The spork in the road.
To the left is Meeks General Store (original), then clockwise is Clover Hill Tavern guesthouse (original), Clover Hill Tavern kitchen (original, now the bookstore and where you can get your National Parks Passport stamped if you are part of our Nerd Herd), and Clover Hill Tavern. The original name of the town, Clover Hill (yes, I know...shocker) was due to life being centered around the tavern. I got in trouble the last time my life was centered around the tavern. Clearly I am from another age. (Just out of the frame to the right is the court house, which was reconstructed after a fire destroyed it post-surrender. AKA not walking in their actual footsteps.)
The Appomattox Court House, where, on April 9, 1865 absolutely nothing happened.
Fact #3 The actual surrender took place at local businessman, Wilmer McLean's house because it represented neutral territory. Also, Mr. McLean was the first person General Lee's aide-de-camp met in the street that morning.
Somehow, in the hustle and bustle of trying to park a stroller and catch up to the rest of the group, I forgot to take a picture of the front of McLean's house. But it is your typical 2-story brick with stairs to the front door. (sidenote: I'm not terribly sure this part of the park is handicap accessible. They weren't jumping at the chance to offer us an elevator or a ramp for the stroller.)
Fact #4 General Grant's terms for surrender were only that the rebel soldiers no longer took up weapons against the country. General Lee's terms were that his men could return home to their families without facing trial for treason or prison.
General Lee had 30,000 troops with him at the time of surrender. They brought in 2 printing presses and worked all night to get passes printed for everyone by the next day. Which begs the question...why do we have to wait for weeks and weeks to get our orders for the next duty station? Something has gone way off track with our efficiency.
The entire event was an exercise in honor. Honor answering honor is what the 2 commanders called it. During the stacking of the arms, Union troops saluted Confederate troops, who saluted back. And Confederate troops were allowed to keep their sidearm. Enlisted men were allowed to keep their horse, if they had one. The parole passes provided safe passage for Confederate soldiers to return home and even afforded them free lodging and food in Union-supported establishments. But it also proved that they were not deserters, who did face trial and prison.

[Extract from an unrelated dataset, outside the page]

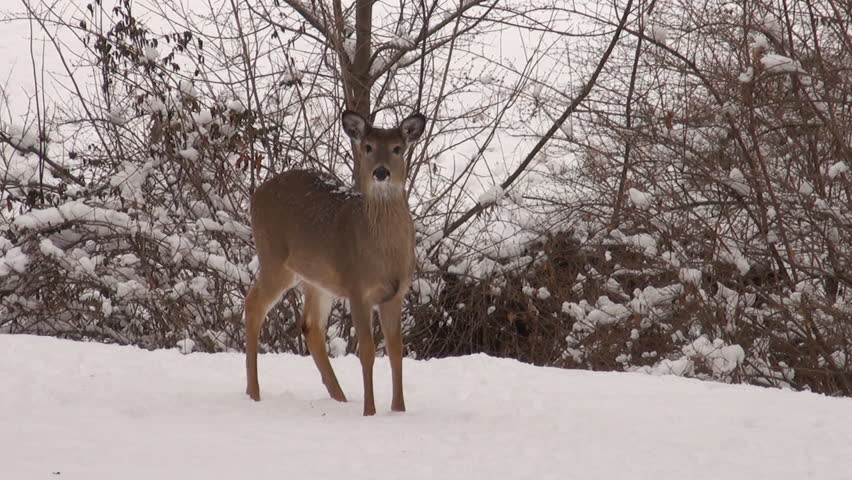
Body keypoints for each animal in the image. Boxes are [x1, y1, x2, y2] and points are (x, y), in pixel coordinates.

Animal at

Fact #5 The surrender at Appomattox is generally only a blip on someone's radar, usually around the 6th grade. But being there, hearing the stories, and understanding what lead to the event and what groundwork it was laying for the future is much more vivid when you visit the park. It is easy now, over 100 years down the road, to forget about what was at stake and how the Civil War was anything but civil. Men and women fought and died over the idea that we are all equal...that no one can own another person. The civil war over civil rights. And today we do battle for civil rights in courthouses and in the media and on our Facebook pages and through protests. The Appomattox Court House motto is "where the country was reunited." And we giggled because maybe we were. But it didn't stick. We are a country divided today, and I would argue even more so than in the days leading up to 9 April, 1865.